Tahir explicó que los hombres mayores tienden a tener menos sueño profundo y menos REM, una combinación que puede dejar menos margen fisiológico cuando el descanso se acorta.

Desde esa perspectiva, la relación entre sueño y testosterona no aparece como una curiosidad aislada, sino como un punto de interés para una población que ya atraviesa cambios hormonales graduales y que además puede acumular despertares nocturnos con más frecuencia.

Persona acostada de lado en la cama, cubriéndose la cabeza con dos almohadas blancas. Viste una camiseta gris y está bajo una manta gris. Fondo oscuro con cortinas
La mala calidad del sueño, la alteración del ritmo circadiano y la apnea también pueden afectar la testosterona (Magnific)

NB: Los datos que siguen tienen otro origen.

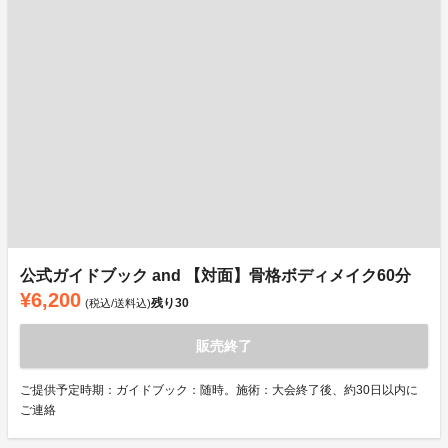
公式ガイドブック and 【対面】骨格ボディメイク60分
¥6,200
残り
30
(税込/送料込)
販売終了
ご提供予定時期：ガイドブック：随時。施術：大会終了後、約30日以内に
ご連絡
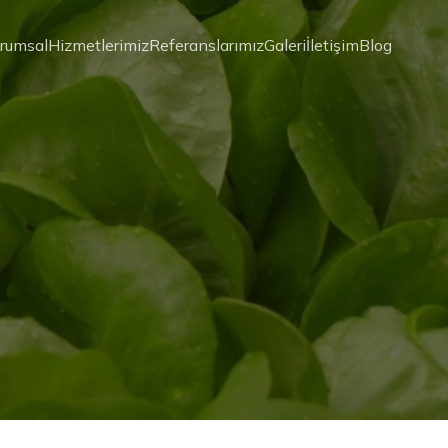
rumsal
Hizmetlerimiz
Referanslarımız
Galeri
İletişim
Blog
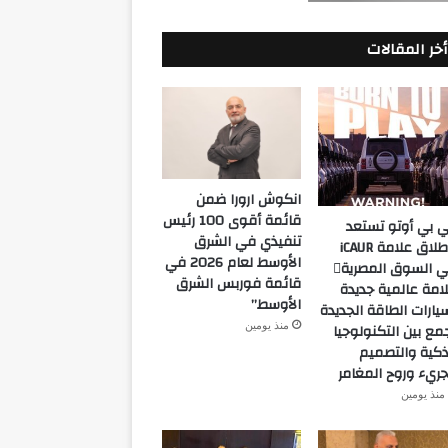
أخر المقالات
انكوش ارورا ضمن
قائمة أقوى 100 رئيس
 بي أوتو تستعد
تنفيذي في الشرق
لإطلاق علامة iCAUR
الأوسط لعام 2026 في
في السوق المصرية
قائمة فوربس الشرق
امة عالمية جديدة
الأوسط”
يارات الطاقة الجديدة
منذ يومين
مع بين التكنولوجيا
ذكية والتصميم
جريء وروح المغامر
منذ يومين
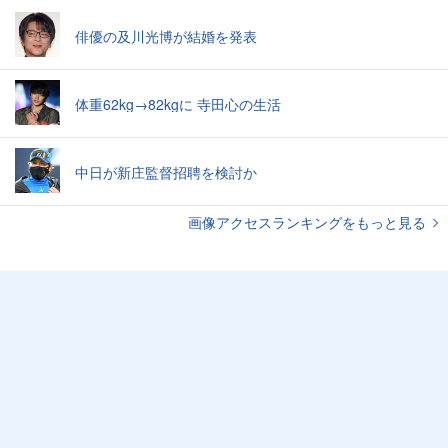
俳優の及川光博が結婚を発表
体重62kg→82kgに 寺田心の生活
中日が新庄監督招聘を検討か
画像アクセスランキングをもっと見る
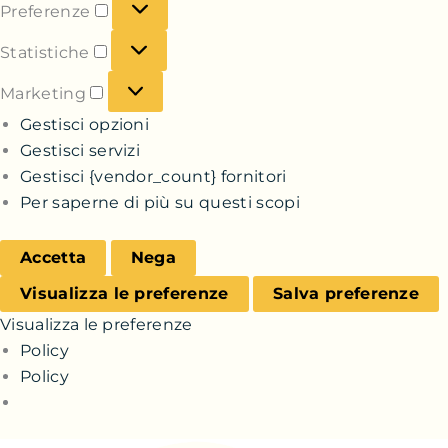
Preferenze
Statistiche
Marketing
Gestisci opzioni
Gestisci servizi
Gestisci {vendor_count} fornitori
Per saperne di più su questi scopi
Accetta
Nega
Visualizza le preferenze
Salva preferenze
Visualizza le preferenze
Policy
Policy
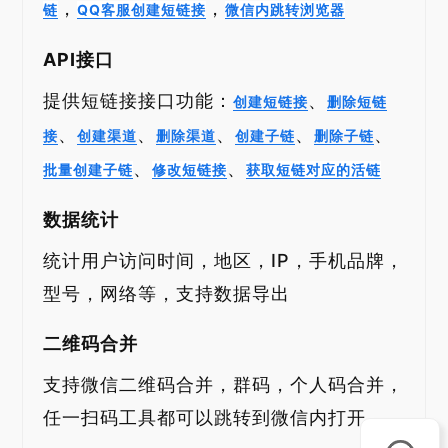
，
，
链
QQ客服创建短链接
微信内跳转浏览器
API接口
提供短链接接口功能：
、
创建短链接
删除短链
、
、
、
、
、
接
创建渠道
删除渠道
创建子链
删除子链
、
、
批量创建子链
修改短链接
获取短链对应的活链
数据统计
统计用户访问时间，地区，IP，手机品牌，
型号，网络等，支持数据导出
二维码合并
支持微信二维码合并，群码，个人码合并，
任一扫码工具都可以跳转到微信内打开。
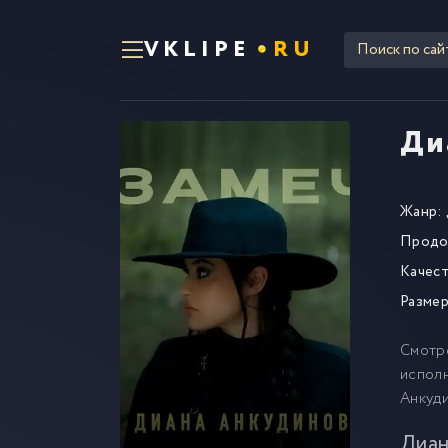
VKLIPE
RU
Ди
Жанр:
Продо
Качест
Размер
Смотр
исполн
Анкуди
Диан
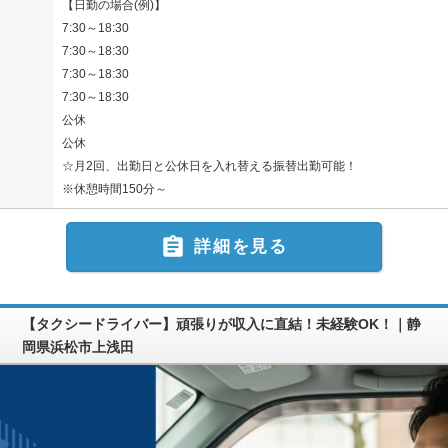
【日勤の場合(例)】
7:30～18:30
7:30～18:30
7:30～18:30
7:30～18:30
公休
公休
☆月2回、出勤日と公休日を入れ替える振替出勤可能！
※休憩時間150分～

詳細を見る
【タクシードライバー】頑張りが収入に直結！未経験OK！｜静
岡県浜松市上浅田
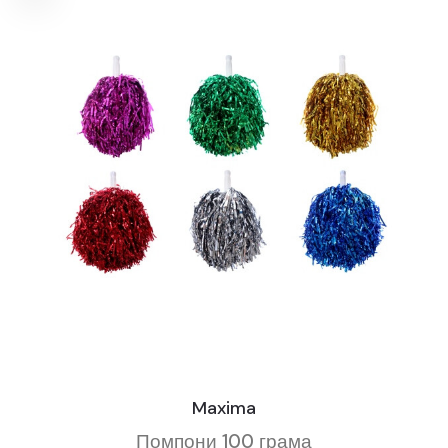
Maxima
Помпони 100 грама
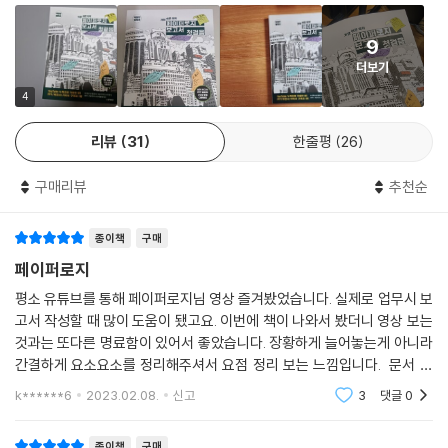
서도 구체적이고 섬세하게 그 일을 잘할 수 있게 이끌어 준다.
9
기획과 PPT, 발표 및 커뮤니케이션까지
더보기
이 책 한 권으로 보고서 고민 완전격파!
4
PPT/제안서/기획서 유튜브 구독자 1위
리뷰
31
한줄평
26
누적 조회 700만 뷰
페이퍼로지 유튜브 강의영상과 함께 배운다!
구매리뷰
추천순
● 보고서 ‘글’ 완전격파 원칙 22
종이책
구매
애티튜드, 생각하는 법, 글쓰기, 제목, 로직트리, 업무관리표...
페이퍼로지
● 보고서 ‘디자인’ 완전격파 원칙 32
평소 유튜브를 통해 페이퍼로지님 영상 즐겨봤었습니다. 실제로 업무시 보
사이즈, 툴바 세팅, 폰트, 컬러, 강조, 선, 시메트리, 트리밍...
고서 작성할 때 많이 도움이 됐고요. 이번에 책이 나와서 봤더니 영상 보는
것과는 또다른 명료함이 있어서 좋았습니다. 장황하게 늘어놓는게 아니라
● 보고서 ‘발표’ 완전격파 원칙 14
간결하게 요소요소를 정리해주셔서 요점 정리 보는 느낌입니다. 문서 작
표지 기술, 팀원 소개, 목표 쪼개기, 연기력, 잡담력, 성공 비결...
성 사례를 들어가며 설명해주셔서 부담없이 술술 읽을 수 있었습니다. 책
k******6
2023.02.08.
신고
3
댓글
0
에 수많은
● 실전 보고서 PPT 템플릿 171개 무료 다운로드
종이책
구매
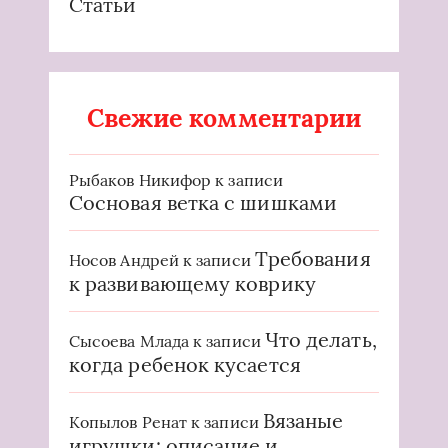
Статьи
Свежие комментарии
Рыбаков Никифор
к записи
Сосновая ветка с шишками
Требования
Носов Андрей
к записи
к развивающему коврику
Что делать,
Сысоева Млада
к записи
когда ребенок кусается
Вязаные
Копылов Ренат
к записи
игрушки: описание и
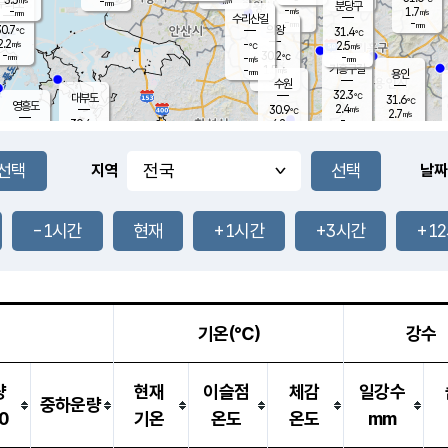
-
-
mm
무의도
mm
mm
분당구
-
-
1.7
m/s
m/s
mm
수리산길
-
-
mm
mm
0.7
의왕
31.4
℃
℃
2.2
-
m/s
2.5
m/s
℃
-
30.2
-
mm
-
℃
mm
m/s
기흥구갈
1.5
-
m/s
mm
용인
-
수원
mm
32.3
℃
대부도
31.6
℃
영흥도
2.4
30.9
m/s
℃
2.7
m/s
-
mm
4.2
30.4
m/s
-
℃
mm
30.1
℃
-
오산
3.7
mm
m/s
2.5
m/s
-
mm
-
mm
향남
30.7
℃
지역
날짜
2.5
m/s
31.1
-
℃
운평
mm
송탄
1.4
℃
m/s
-
s
mm
30.2
보
℃
31.0
-1시간
현재
+1시간
+3시간
+1
℃
2.8
m/s
산
2.5
m/s
-
29.
mm
-
mm
0.7
℃
-
m
/s
기온(℃)
강수
량
현재
이슬점
체감
일강수
중하운량
0
기온
온도
온도
mm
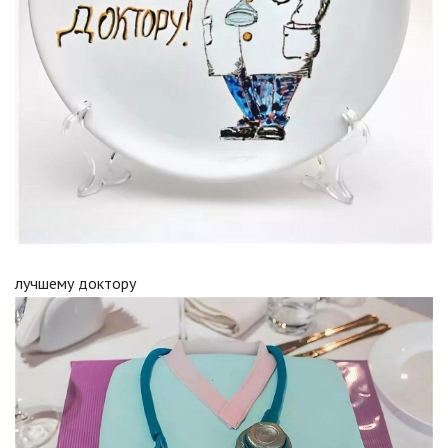
лучшему доктору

La misma nota incorporó un matiz relevante para evitar simplificaciones. No todo cambio en la testosterona responde solo al descanso, ya que también intervienen la edad y otros cuadros clínicos.

Aun así, se indicó que recuperar un patrón de sueño regular puede ayudar a que los niveles vuelvan a su línea de base, aunque en casos de restricción crónica esa normalización podría demandar días o semanas.

En ese marco, Justin Dubin, urólogo y director de salud sexual masculina en Baptist Health, explicó que los análisis de testosterona suelen indicarse antes de las 10 de la mañana para captar el momento del día en que la hormona suele presentar sus valores más altos.

Un hombre con una camiseta gris yace en la cama bajo una sábana ligera, con sudor en la frente, mientras un ventilador de pie oscila a su lado.
Después de los 30 años, la testosterona desciende entre 1 y 2 por ciento por año y el sueño más fragmentado puede agravar ese cambio (Imagen Ilustrativa Infobae)

Ese criterio refuerza el eje central del tema: el descanso nocturno no solo influye sobre cómo se siente una persona al día siguiente, sino también sobre un proceso hormonal que sigue horarios y fases precisas.